**Set exercise:**
Copy all of the lines below without altering a single character.

**Records to process:**

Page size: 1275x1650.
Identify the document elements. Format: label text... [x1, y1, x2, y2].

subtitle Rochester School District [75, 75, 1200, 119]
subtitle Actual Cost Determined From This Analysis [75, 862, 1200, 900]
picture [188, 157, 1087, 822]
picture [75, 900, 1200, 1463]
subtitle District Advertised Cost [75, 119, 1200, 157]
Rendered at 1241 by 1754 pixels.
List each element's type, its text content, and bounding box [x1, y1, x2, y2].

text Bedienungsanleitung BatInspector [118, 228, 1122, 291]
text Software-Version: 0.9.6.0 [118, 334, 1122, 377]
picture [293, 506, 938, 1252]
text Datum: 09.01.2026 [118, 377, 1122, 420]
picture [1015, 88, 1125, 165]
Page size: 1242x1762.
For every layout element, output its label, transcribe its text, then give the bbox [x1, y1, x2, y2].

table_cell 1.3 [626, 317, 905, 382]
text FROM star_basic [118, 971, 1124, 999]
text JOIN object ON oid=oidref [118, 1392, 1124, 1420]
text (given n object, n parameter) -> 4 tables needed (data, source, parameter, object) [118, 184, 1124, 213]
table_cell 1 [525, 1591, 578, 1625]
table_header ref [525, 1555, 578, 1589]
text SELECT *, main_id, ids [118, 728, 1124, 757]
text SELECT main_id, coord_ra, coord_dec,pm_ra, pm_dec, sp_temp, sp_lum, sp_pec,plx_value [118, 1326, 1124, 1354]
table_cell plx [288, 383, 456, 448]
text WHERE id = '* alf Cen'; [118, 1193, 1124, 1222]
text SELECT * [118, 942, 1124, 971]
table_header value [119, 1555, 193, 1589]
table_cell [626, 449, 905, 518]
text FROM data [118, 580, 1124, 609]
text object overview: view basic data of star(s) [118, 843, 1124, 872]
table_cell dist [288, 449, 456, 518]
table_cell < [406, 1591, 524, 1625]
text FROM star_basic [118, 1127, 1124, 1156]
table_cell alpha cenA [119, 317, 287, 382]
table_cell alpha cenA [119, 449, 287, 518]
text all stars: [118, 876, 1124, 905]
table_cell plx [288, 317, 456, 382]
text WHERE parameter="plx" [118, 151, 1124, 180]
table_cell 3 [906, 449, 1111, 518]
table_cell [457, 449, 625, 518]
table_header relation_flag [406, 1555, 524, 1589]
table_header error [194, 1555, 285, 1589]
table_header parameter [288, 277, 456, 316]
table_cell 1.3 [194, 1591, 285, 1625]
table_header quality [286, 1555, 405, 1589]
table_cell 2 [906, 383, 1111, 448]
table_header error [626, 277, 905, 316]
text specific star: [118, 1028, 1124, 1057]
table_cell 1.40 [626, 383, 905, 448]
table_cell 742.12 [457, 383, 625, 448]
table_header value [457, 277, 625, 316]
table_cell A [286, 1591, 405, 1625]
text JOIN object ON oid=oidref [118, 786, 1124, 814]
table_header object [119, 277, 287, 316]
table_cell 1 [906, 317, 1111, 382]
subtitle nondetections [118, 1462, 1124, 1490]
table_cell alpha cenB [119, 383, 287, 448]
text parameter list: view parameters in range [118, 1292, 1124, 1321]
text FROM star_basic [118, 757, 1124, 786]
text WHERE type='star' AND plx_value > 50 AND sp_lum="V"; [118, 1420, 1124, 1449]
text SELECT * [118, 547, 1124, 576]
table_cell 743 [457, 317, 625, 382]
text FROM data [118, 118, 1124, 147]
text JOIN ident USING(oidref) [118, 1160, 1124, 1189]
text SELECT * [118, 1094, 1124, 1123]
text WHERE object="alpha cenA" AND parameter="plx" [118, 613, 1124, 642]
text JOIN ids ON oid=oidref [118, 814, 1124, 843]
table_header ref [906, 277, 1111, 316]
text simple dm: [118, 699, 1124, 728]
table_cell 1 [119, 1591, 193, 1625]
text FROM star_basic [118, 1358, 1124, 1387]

**Complete output:**
Page size: 1275x1650.
Identify the document elements. Format: label text... [x1, y1, x2, y2].

subtitle Rochester School District [75, 75, 1200, 119]
subtitle Actual Cost Determined From This Analysis [75, 862, 1200, 900]
picture [188, 157, 1087, 822]
picture [75, 900, 1200, 1463]
subtitle District Advertised Cost [75, 119, 1200, 157]
Rendered at 1241 by 1754 pixels.
List each element's type, its text content, and bounding box [x1, y1, x2, y2].

text Bedienungsanleitung BatInspector [118, 228, 1122, 291]
text Software-Version: 0.9.6.0 [118, 334, 1122, 377]
picture [293, 506, 938, 1252]
text Datum: 09.01.2026 [118, 377, 1122, 420]
picture [1015, 88, 1125, 165]
Page size: 1242x1762.
For every layout element, output its label, transcribe its text, then give the bbox [x1, y1, x2, y2].

table_cell 1.3 [626, 317, 905, 382]
text FROM star_basic [118, 971, 1124, 999]
text JOIN object ON oid=oidref [118, 1392, 1124, 1420]
text (given n object, n parameter) -> 4 tables needed (data, source, parameter, object) [118, 184, 1124, 213]
table_cell 1 [525, 1591, 578, 1625]
table_header ref [525, 1555, 578, 1589]
text SELECT *, main_id, ids [118, 728, 1124, 757]
text SELECT main_id, coord_ra, coord_dec,pm_ra, pm_dec, sp_temp, sp_lum, sp_pec,plx_value [118, 1326, 1124, 1354]
table_cell plx [288, 383, 456, 448]
text WHERE id = '* alf Cen'; [118, 1193, 1124, 1222]
text SELECT * [118, 942, 1124, 971]
table_header value [119, 1555, 193, 1589]
table_cell [626, 449, 905, 518]
text FROM data [118, 580, 1124, 609]
text object overview: view basic data of star(s) [118, 843, 1124, 872]
table_cell dist [288, 449, 456, 518]
table_cell < [406, 1591, 524, 1625]
text FROM star_basic [118, 1127, 1124, 1156]
table_cell alpha cenA [119, 317, 287, 382]
table_cell alpha cenA [119, 449, 287, 518]
text all stars: [118, 876, 1124, 905]
table_cell plx [288, 317, 456, 382]
text WHERE parameter="plx" [118, 151, 1124, 180]
table_cell 3 [906, 449, 1111, 518]
table_cell [457, 449, 625, 518]
table_header relation_flag [406, 1555, 524, 1589]
table_header error [194, 1555, 285, 1589]
table_header parameter [288, 277, 456, 316]
table_cell 1.3 [194, 1591, 285, 1625]
table_header quality [286, 1555, 405, 1589]
table_cell 2 [906, 383, 1111, 448]
table_header error [626, 277, 905, 316]
text specific star: [118, 1028, 1124, 1057]
table_cell 1.40 [626, 383, 905, 448]
table_cell 742.12 [457, 383, 625, 448]
table_header value [457, 277, 625, 316]
table_cell A [286, 1591, 405, 1625]
text JOIN object ON oid=oidref [118, 786, 1124, 814]
table_header object [119, 277, 287, 316]
table_cell 1 [906, 317, 1111, 382]
subtitle nondetections [118, 1462, 1124, 1490]
table_cell alpha cenB [119, 383, 287, 448]
text parameter list: view parameters in range [118, 1292, 1124, 1321]
text FROM star_basic [118, 757, 1124, 786]
text WHERE type='star' AND plx_value > 50 AND sp_lum="V"; [118, 1420, 1124, 1449]
text SELECT * [118, 547, 1124, 576]
table_cell 743 [457, 317, 625, 382]
text FROM data [118, 118, 1124, 147]
text JOIN ident USING(oidref) [118, 1160, 1124, 1189]
text SELECT * [118, 1094, 1124, 1123]
text WHERE object="alpha cenA" AND parameter="plx" [118, 613, 1124, 642]
text JOIN ids ON oid=oidref [118, 814, 1124, 843]
table_header ref [906, 277, 1111, 316]
text simple dm: [118, 699, 1124, 728]
table_cell 1 [119, 1591, 193, 1625]
text FROM star_basic [118, 1358, 1124, 1387]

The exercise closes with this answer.